> [Your assignment] Where a line holds the word "nose", copy it from the records.

▶

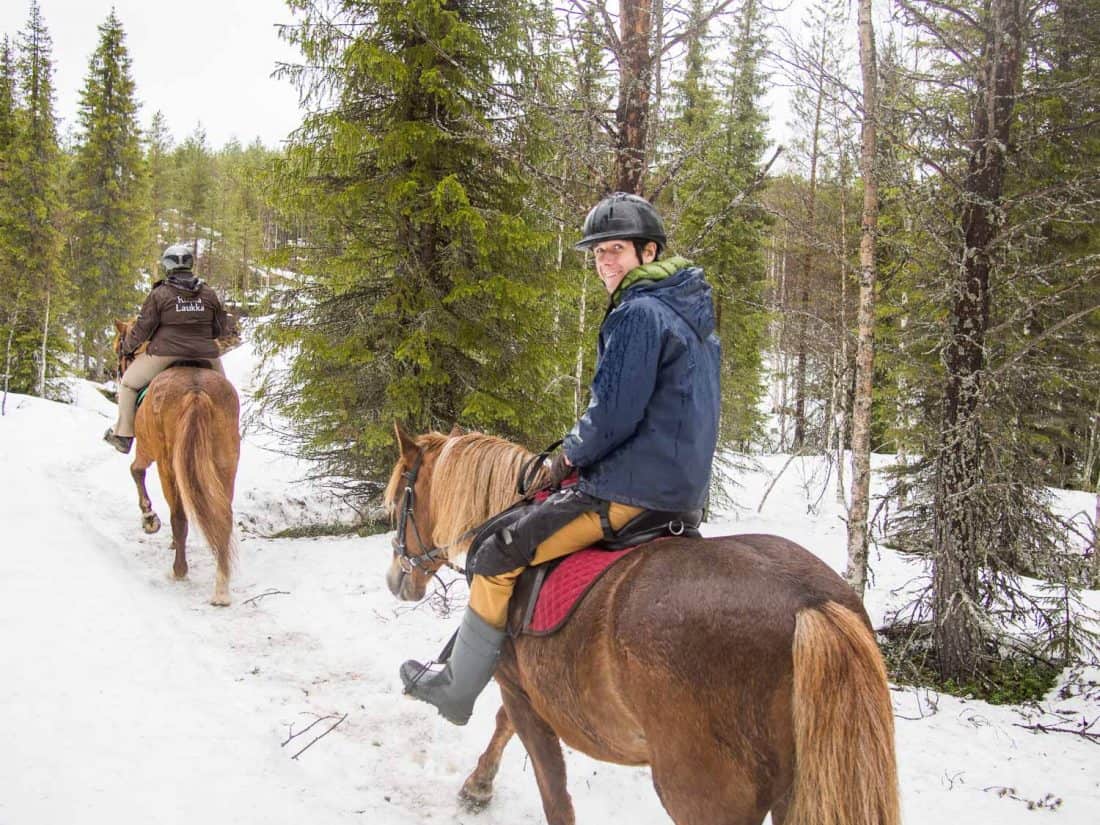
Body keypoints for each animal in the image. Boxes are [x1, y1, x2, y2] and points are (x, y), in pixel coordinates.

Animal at [111, 323, 240, 607]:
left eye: (120, 347)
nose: (116, 371)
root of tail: (196, 391)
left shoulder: (146, 450)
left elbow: (136, 471)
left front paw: (150, 519)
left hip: (168, 466)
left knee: (179, 516)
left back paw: (178, 570)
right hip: (225, 464)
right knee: (223, 515)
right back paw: (221, 588)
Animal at [382, 429, 897, 822]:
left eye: (401, 502)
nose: (395, 578)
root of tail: (810, 604)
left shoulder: (518, 688)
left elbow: (550, 789)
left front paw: (477, 782)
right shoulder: (529, 686)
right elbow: (505, 726)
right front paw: (478, 786)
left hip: (702, 793)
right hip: (795, 792)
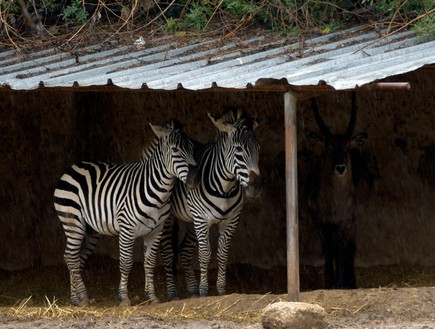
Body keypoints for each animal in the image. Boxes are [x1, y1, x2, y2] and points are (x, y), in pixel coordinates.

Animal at [53, 120, 201, 304]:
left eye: (192, 148)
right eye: (175, 150)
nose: (195, 180)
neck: (157, 191)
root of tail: (73, 167)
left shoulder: (156, 231)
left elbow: (150, 263)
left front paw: (152, 297)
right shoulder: (127, 229)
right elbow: (126, 263)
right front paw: (124, 298)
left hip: (90, 229)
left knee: (74, 258)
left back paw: (75, 299)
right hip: (73, 222)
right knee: (71, 257)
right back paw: (84, 297)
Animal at [160, 107, 262, 298]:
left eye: (258, 148)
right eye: (238, 149)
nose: (256, 187)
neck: (225, 187)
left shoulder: (231, 221)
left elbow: (222, 254)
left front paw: (221, 290)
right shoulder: (202, 219)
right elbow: (205, 254)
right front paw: (204, 290)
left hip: (190, 218)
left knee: (185, 250)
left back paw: (192, 290)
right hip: (168, 217)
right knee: (167, 251)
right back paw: (172, 292)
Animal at [306, 91, 368, 288]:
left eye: (347, 146)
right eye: (329, 146)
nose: (340, 168)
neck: (333, 204)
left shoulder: (345, 222)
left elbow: (341, 252)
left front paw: (340, 284)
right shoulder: (321, 223)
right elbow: (328, 252)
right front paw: (328, 284)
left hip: (355, 223)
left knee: (350, 249)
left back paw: (351, 283)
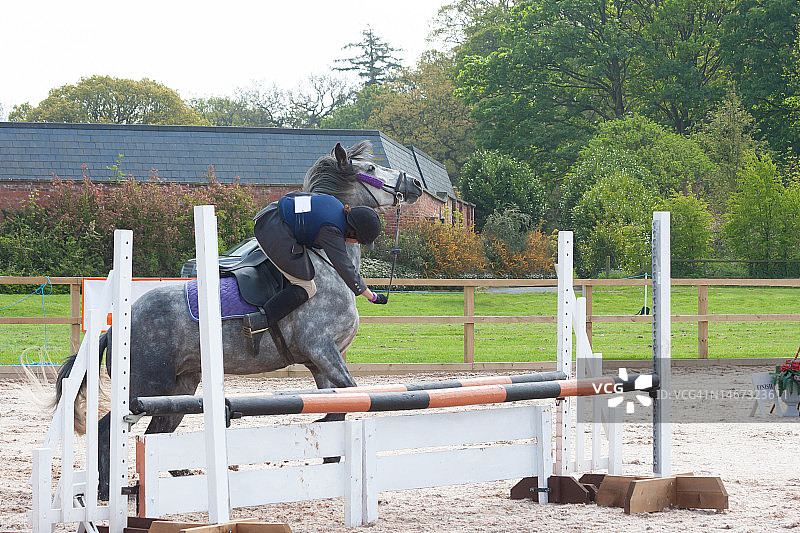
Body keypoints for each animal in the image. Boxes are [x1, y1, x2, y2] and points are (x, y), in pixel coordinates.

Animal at [53, 139, 422, 496]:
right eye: (371, 168)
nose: (415, 184)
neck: (327, 262)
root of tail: (113, 329)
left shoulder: (324, 361)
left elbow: (339, 401)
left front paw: (330, 456)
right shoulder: (320, 348)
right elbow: (350, 393)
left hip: (179, 387)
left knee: (158, 432)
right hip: (144, 386)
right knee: (107, 429)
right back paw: (105, 490)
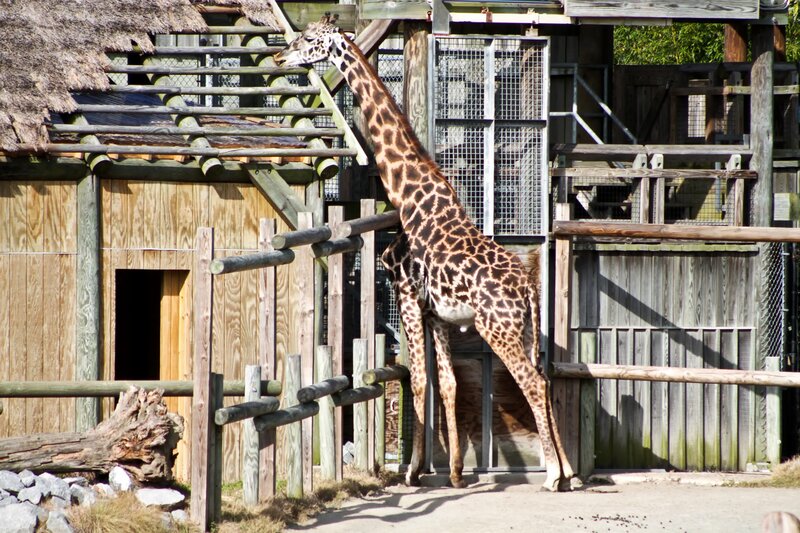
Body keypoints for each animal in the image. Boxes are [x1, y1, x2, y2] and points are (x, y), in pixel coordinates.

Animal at [275, 15, 577, 492]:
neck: (408, 198)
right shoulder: (438, 314)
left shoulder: (407, 299)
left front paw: (413, 471)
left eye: (308, 39)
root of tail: (526, 288)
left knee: (531, 382)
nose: (279, 56)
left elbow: (418, 382)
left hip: (497, 329)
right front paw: (453, 471)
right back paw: (571, 473)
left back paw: (552, 475)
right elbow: (448, 383)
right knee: (545, 380)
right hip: (527, 330)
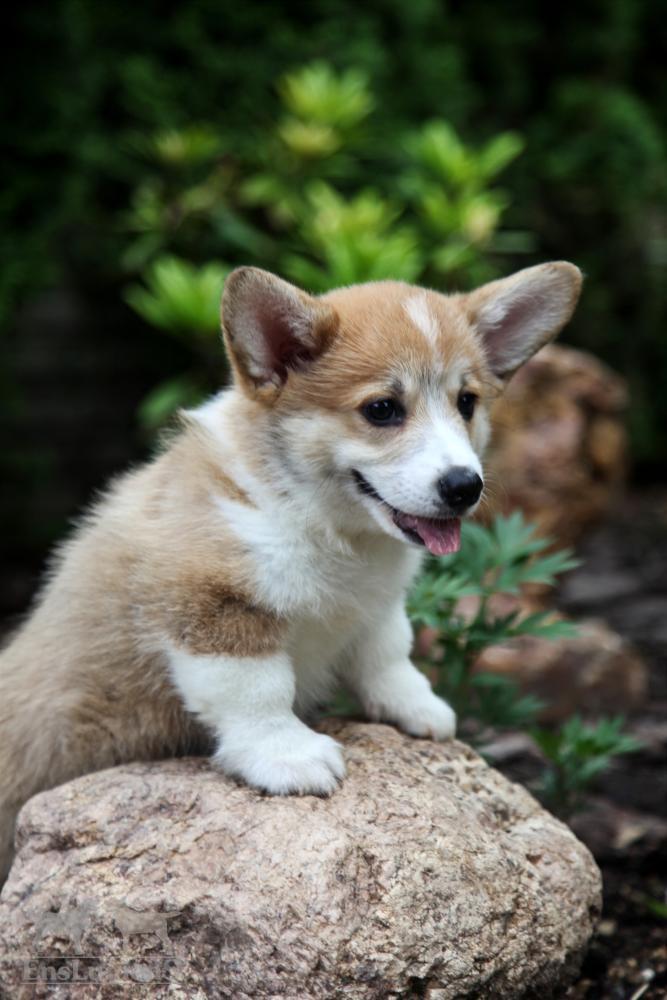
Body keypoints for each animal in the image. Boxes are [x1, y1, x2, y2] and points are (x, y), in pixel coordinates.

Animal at [0, 262, 580, 880]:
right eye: (382, 409)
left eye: (466, 402)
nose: (464, 486)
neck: (323, 522)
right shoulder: (211, 604)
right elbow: (258, 690)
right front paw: (289, 757)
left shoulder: (375, 606)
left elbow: (388, 653)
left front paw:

◀

> [Expected answer]
nose: (116, 371)
nose: (395, 578)
nose: (195, 180)
nose: (256, 187)
nose: (340, 168)
nose: (415, 184)
nose: (279, 56)
nose: (464, 486)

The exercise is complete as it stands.